Monday, Dec. 20, 1982
Genetic Fix
Genetic Fix Turning on fetal DNA
Manipulating the body's genes to cure disease has been a long-sought but elusive goal for scientists. The genes, discrete bits of DNA on the chromosomes in each cell, control all body activities by directing the production of essential chemicals. When the genes are intact, they send flawless manufacturing messages, and the body functions normally. But if damaged, they produce garbled instructions and hence disease. In so-called genetic surgery, doctors hope eventually to use recombinant-DNA techniques to cut out "bad"genes and substitute "good" ones. Now, though, there may be a more immediately applicable way to correct genetic defects. In the New England Journal of Medicine, researchers described an alternative method of genetic manipulation that for the first time has been successfully used to treat a serious disease. The solution: employing a drug to reactivate apparently intact genes that had been dormant since birth.

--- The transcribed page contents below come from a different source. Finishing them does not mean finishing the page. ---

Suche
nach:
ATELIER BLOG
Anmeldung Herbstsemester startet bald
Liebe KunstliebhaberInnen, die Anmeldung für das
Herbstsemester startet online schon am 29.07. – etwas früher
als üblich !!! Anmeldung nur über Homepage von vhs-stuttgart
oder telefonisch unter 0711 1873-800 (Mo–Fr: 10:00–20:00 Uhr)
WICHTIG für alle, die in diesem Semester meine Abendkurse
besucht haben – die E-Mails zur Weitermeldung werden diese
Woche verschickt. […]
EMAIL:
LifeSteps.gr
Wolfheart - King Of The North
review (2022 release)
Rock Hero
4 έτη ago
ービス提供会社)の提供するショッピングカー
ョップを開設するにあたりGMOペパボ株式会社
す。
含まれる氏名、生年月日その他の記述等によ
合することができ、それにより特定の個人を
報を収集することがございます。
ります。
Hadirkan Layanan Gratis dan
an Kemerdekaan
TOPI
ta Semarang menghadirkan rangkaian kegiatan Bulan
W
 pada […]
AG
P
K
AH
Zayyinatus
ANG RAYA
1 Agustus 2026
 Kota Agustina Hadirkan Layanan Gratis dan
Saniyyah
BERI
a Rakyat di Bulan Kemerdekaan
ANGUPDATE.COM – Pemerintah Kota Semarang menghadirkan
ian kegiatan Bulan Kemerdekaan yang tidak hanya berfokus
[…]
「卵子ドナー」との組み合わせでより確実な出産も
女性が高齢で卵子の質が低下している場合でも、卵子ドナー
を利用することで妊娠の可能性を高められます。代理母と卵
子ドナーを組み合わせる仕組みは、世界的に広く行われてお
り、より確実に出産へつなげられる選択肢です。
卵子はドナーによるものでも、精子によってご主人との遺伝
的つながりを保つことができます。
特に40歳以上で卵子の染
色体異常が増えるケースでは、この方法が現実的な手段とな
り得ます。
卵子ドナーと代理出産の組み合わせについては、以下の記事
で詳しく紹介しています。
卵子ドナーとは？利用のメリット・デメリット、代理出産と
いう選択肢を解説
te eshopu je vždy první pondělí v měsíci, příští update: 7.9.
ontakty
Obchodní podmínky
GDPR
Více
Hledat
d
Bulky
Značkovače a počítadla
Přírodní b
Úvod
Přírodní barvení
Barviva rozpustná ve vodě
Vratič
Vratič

The new method, devised by scientists at the National Heart, Lung and Blood Institute in Bethesda, Md., the University of Illinois College of Medicine in Chicago and Johns Hopkins University in Baltimore, is based on experiments on baboons. It has been used in only a handful of human patients suffering from severe thalassemia or sickle cell anemia. These blood disorders result from defects in the genes that control production of hemoglobin, the substance that carries oxygen in the blood. In essence, thalassemia victims cannot form healthy red blood cells on their own and require periodic transfusions; sickle cell patients are subjected to painful blood vessel blockages.
The drug involved is 5-azacytidine, which until now has been used only to treat cancer. In the most fully described case so far, a 42-year-old man with severe thalassemia, who needed a blood transfusion every two weeks, received a continuous infusion of the drug through a vein in his arm for seven days. At the end of the week, the concentration of healthy red blood cells in his blood had increased by 25%. This beneficial effect persisted for about a month.
"We're not positive of the mechanism involved," say Drs. Arthur Neinhuis and Timothy Ley of the National Institutes of Health's Clinical Hematology Branch. The scientists speculate that, basically, the drug works by stripping genes of chemicals that have repressed their activity, allowing them to switch on again. The genes affected are those that produce hemoglobin for the developing fetus. These fetal genes turn off around birth as other genes take over to produce hemoglobin for human life outside the womb. Scientists still do not know why there are two sets of genes for making hemoglobin.
Despite the initial success, the researchers remain extremely cautious. Though only one patient experienced mild and transient nausea and vomiting, doctors worry about administering a toxic anticancer drug forlong periods. Another concern: What other genes are being altered? A fear is that the drug approach may inadvertently switch on recently discovered cancer genes that apparently lie dormant in most people. Nonetheless, noted Hematologist Edward Benz of Yale University School of Medicine, who wrote an accompanying editorial in the NEJM, "this research represents a major new step in treating disease and demonstrates beyond doubt that genetic manipulation has come to the bedside."